I was a bit worried that the plastic might melt under the lights, and the draped tablecloth didn’t look very tidy, so I bought some cheap white fabric, sewed 4 panels (two sides, a back and the top), and then sewed them together to form a fitted cover. I purposely left the final seams on the outside to leave a snug fit around the corners of the frame. You can also probably see a little silver blob on the left of this photo – I had some rare earth magnets lying around, so I used a few to keep the front edge of the fabric stretched out nicely over the metal frame:
I used a white bristol board inside the light tent to give a seamless backdrop, but of course I can easily swap in another backdrop to add more colour. And here’s the finished tent:
Now for a photo comparison. Firstly, some piggies in nice natural lighting. This is about as good as it gets under normal conditions. Looks pretty good; there is a little shadow in the middle between the pigs, but the picture is fine, really:
And now for the light box photo:
Huh? There’s not really any difference, you say? That’s the whole point… because I could take the exact same picture in the middle of a thunderstorm, or in the middle of the night! No sunlight required. And that is the beauty of the light tent.
A few notes:
- You can use any directional lamps for a light tent, but make sure you use the same light bulbs in each light source, otherwise your colour balance will change across the photo
- Unless you have very special bulbs (mine are GE Reveal – they are supposed to be natural daylight coloured, but for the purpose of photography they are nowhere near!), you will have to set the white balance on your camera if you have that option, or adjust the colour balance of your photos in your image editing software. But it’s a 1-click fix in most software, so it’s really not a big deal.

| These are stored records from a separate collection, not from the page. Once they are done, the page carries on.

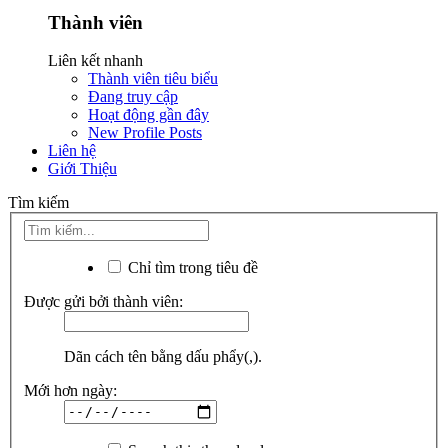
Thành viên
Liên kết nhanh
Thành viên tiêu biểu
Đang truy cập
Hoạt động gần đây
New Profile Posts
Liên hệ
Giới Thiệu
Tìm kiếm
Chỉ tìm trong tiêu đề
Được gửi bởi thành viên:
Dãn cách tên bằng dấu phẩy(,).
Mới hơn ngày:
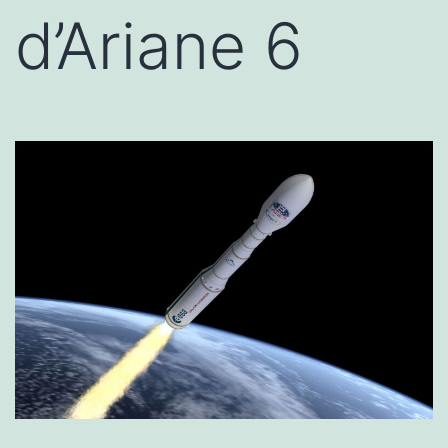
d’Ariane 6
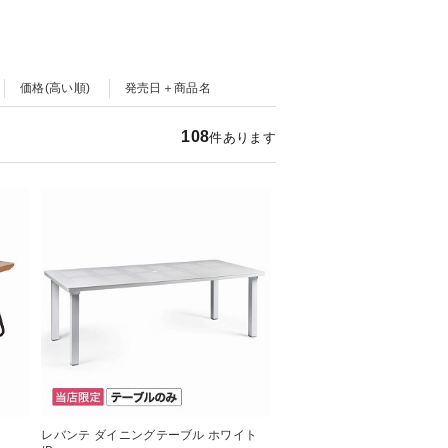
価格(高い順)
発売日＋商品名
108
件あります
レバンテ ダイニングテーブル ホワイト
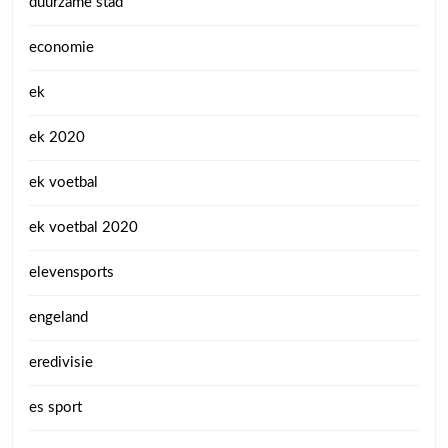
duurzame stad
economie
ek
ek 2020
ek voetbal
ek voetbal 2020
elevensports
engeland
eredivisie
es sport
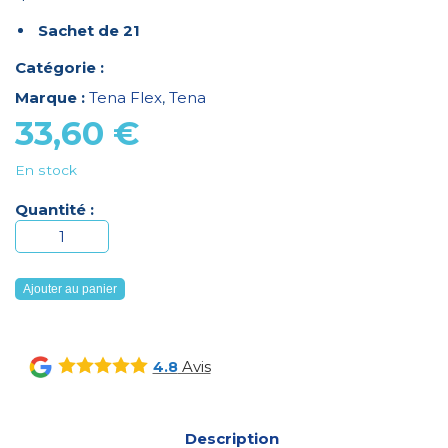
Sachet de 21
Catégorie :
Marque :
Tena Flex
,
Tena
33,60
€
En stock
Quantité :
quantité
de
Tena
Ajouter au panier
Flex
ProSkin
Maxi
Avis
4.8
XL
(S21)
Description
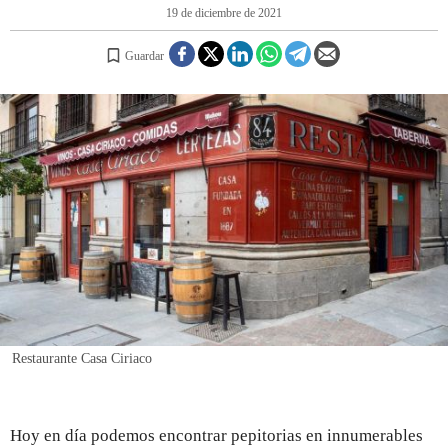
19 de diciembre de 2021
REGISTRO
Guardar
INICIAR SESIÓN
Restaurante Casa Ciriaco
Hoy en día podemos encontrar pepitorias en innumerables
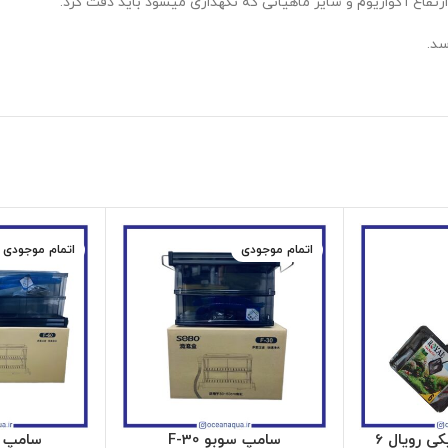
رتفاع آکواریوم و سایز ماهیانی که نگهداری میشود باید دقت کرد.
سد.
اتمام موجودی
اتمام موجودی
تور ماهی پلاستیکی رویال 6
سامپ سوبو F-30
سامپ سوب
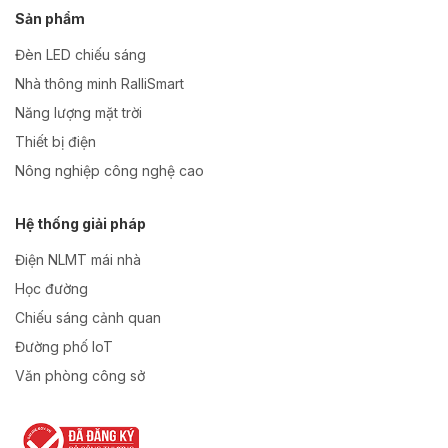
Sản phẩm
Đèn LED chiếu sáng
Nhà thông minh RalliSmart
Năng lượng mặt trời
Thiết bị điện
Nông nghiệp công nghệ cao
Hệ thống giải pháp
Điện NLMT mái nhà
Học đường
Chiếu sáng cảnh quan
Đường phố IoT
Văn phòng công sở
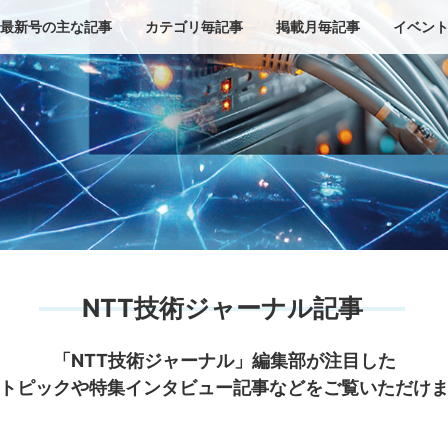
最新号の主な記事
カテゴリ毎記事
掲載月毎記事
イベン
NTT技術ジャーナル記事
「NTT技術ジャーナル」編集部が注目した
トピックや特集インタビュー記事などをご覧いただけ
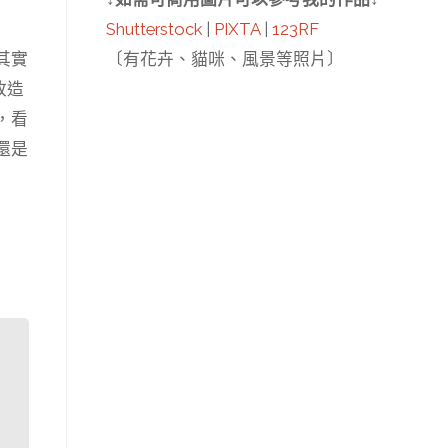
Shutterstock
|
PIXTA
|
123RF
其實
〔有花卉、貓咪、風景等照片〕
改造
，看
還是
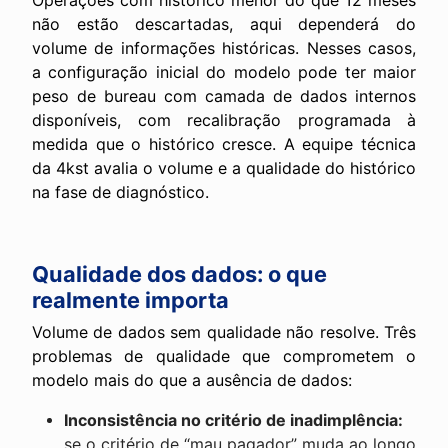
Operações com histórico menor do que 12 meses
não estão descartadas, aqui dependerá do
volume de informações históricas. Nesses casos,
a configuração inicial do modelo pode ter maior
peso de bureau com camada de dados internos
disponíveis, com recalibração programada à
medida que o histórico cresce. A equipe técnica
da 4kst avalia o volume e a qualidade do histórico
na fase de diagnóstico.
Qualidade dos dados: o que
realmente importa
Volume de dados sem qualidade não resolve. Três
problemas de qualidade que comprometem o
modelo mais do que a ausência de dados:
Inconsistência no critério de inadimplência:
se o critério de “mau pagador” muda ao longo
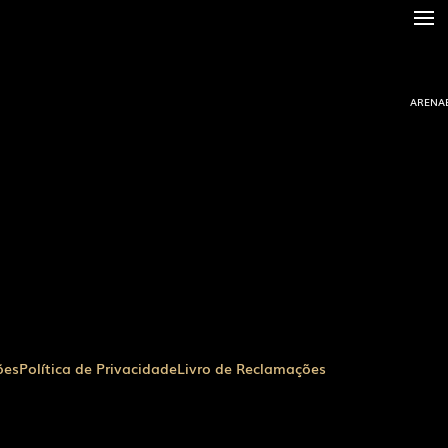
ARENAE
ões
Política de Privacidade
Livro de Reclamações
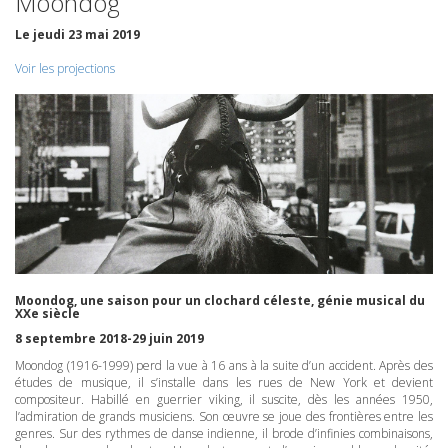
Moondog
Le jeudi 23 mai 2019
Voir les projections
Moondog, une saison pour un clochard céleste, génie musical du
XXe siècle
8 septembre 2018-29 juin 2019
Moondog (1916-1999) perd la vue à 16 ans à la suite d’un accident. Après des
études de musique, il s’installe dans les rues de New York et devient
compositeur. Habillé en guerrier viking, il suscite, dès les années 1950,
l’admiration de grands musiciens. Son œuvre se joue des frontières entre les
genres. Sur des rythmes de danse indienne, il brode d’infinies combinaisons,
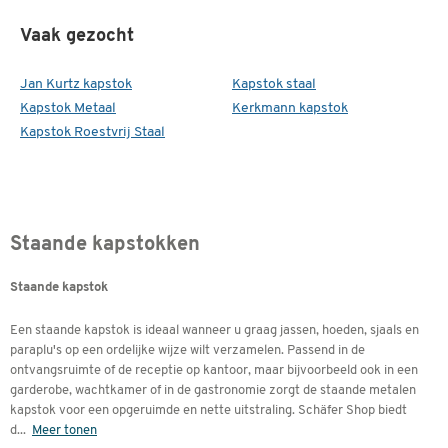
Vaak gezocht
Jan Kurtz kapstok
Kapstok staal
Kapstok Metaal
Kerkmann kapstok
Kapstok Roestvrij Staal
Staande kapstokken
Staande kapstok
Een staande kapstok is ideaal wanneer u graag jassen, hoeden, sjaals en
paraplu's op een ordelijke wijze wilt verzamelen. Passend in de
ontvangsruimte of de receptie op kantoor, maar bijvoorbeeld ook in een
garderobe, wachtkamer of in de gastronomie zorgt de staande metalen
kapstok voor een opgeruimde en nette uitstraling. Schäfer Shop biedt
d
...
Meer tonen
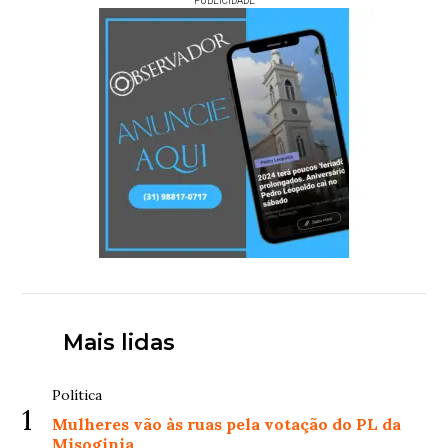
PUBLICIDADE
Mais lidas
Política
1
Mulheres vão às ruas pela votação do PL da
Misoginia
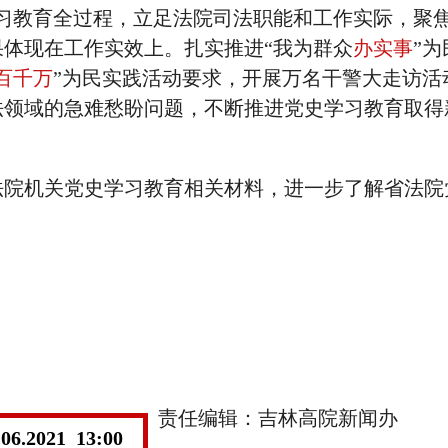
学习教育全过程，立足法院司法职能和工作实际，聚
体现在工作实效上。扎实推进“我为群众
办实事
”
百千万
”为民实践活动要求，开展万名干警大走访活
法领域的急难愁盼问题，不断推进党史学习教育取得
法院机关党史学习教育相关材料，进一步了解省法院
责任编辑：吉林高院新闻办
.06.2021 13:00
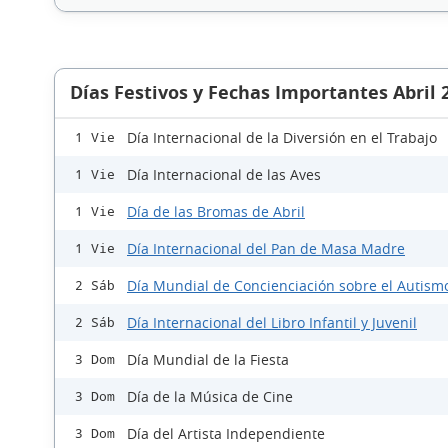
Días Festivos y Fechas Importantes Abril 
Día Internacional de la Diversión en el Trabajo
1 Vie
Día Internacional de las Aves
1 Vie
Día de las Bromas de Abril
1 Vie
Día Internacional del Pan de Masa Madre
1 Vie
Día Mundial de Concienciación sobre el Autism
2 Sáb
Día Internacional del Libro Infantil y Juvenil
2 Sáb
Día Mundial de la Fiesta
3 Dom
Día de la Música de Cine
3 Dom
Día del Artista Independiente
3 Dom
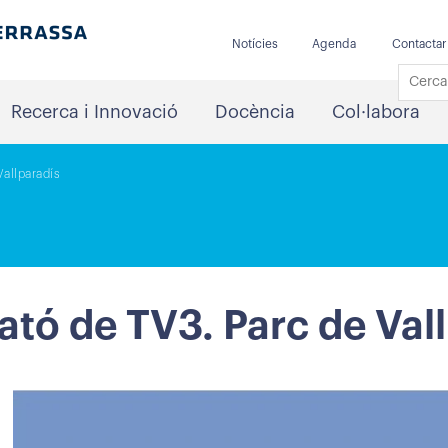
Notícies
Agenda
Contactar
Recerca i Innovació
Docència
Col·labora
allparadís
tó de TV3. Parc de Val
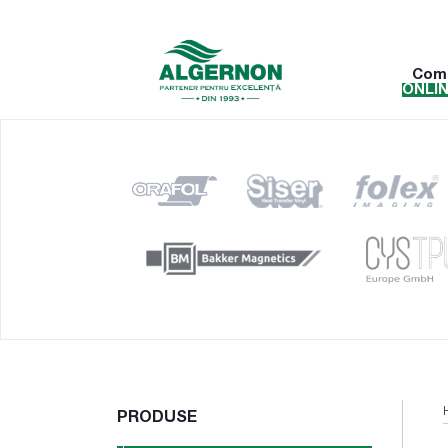
Com
ONLI
PRODUSE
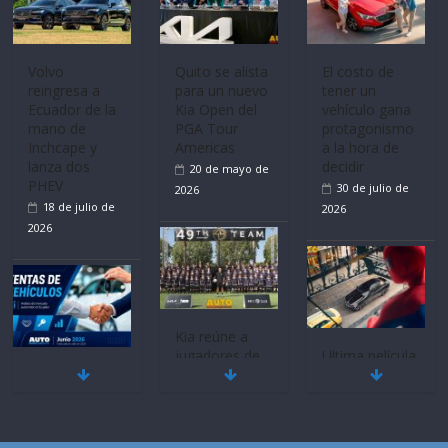
Volvo
La FEDAK
El costo de
reingresa a
recibe 12
tener un
Ecuador de la
Sinotruk
vehículo gana
mano de
Bolden para
protagonismo
Inchcape y
cubrir las rutas
a la hora de
lanza dos
de La Vuelta
decidir
PHEV
31 de julio de
30 de julio de
18 de julio de
2026
2026
2026
Quito se alista
Ultima película
Mercado
para un nuevo
‘Spider‑Man:
automotor
Kia Open del
Brand New
nacional cierra
PGA Tour
Day’ pone en
su mejor 1er
Americas
escena a
semestre en la
BMW
20 de mayo de
historia
29 de julio de
2026
11 de julio de
2026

- You can easily adjust the amount of lighting coming from each direction by moving each lamp closer to, or further away from, the light tent. I find that using the side lights brightly and the top light a little further away works nicely.
UPDATED 18/11/09: I have since added a fourth light, pointing into the front of the box. It’s not filtered by the tent, so I keep it further away (behind the camera). As zabacorporation mentioned in the comments, my example pig picture would have been better with a light source illuminating them from the direction the camera sees (i.e. the front). The light tent then serves to reduce the shadows caused by that direct light. I’m still tweaking the exact configuration!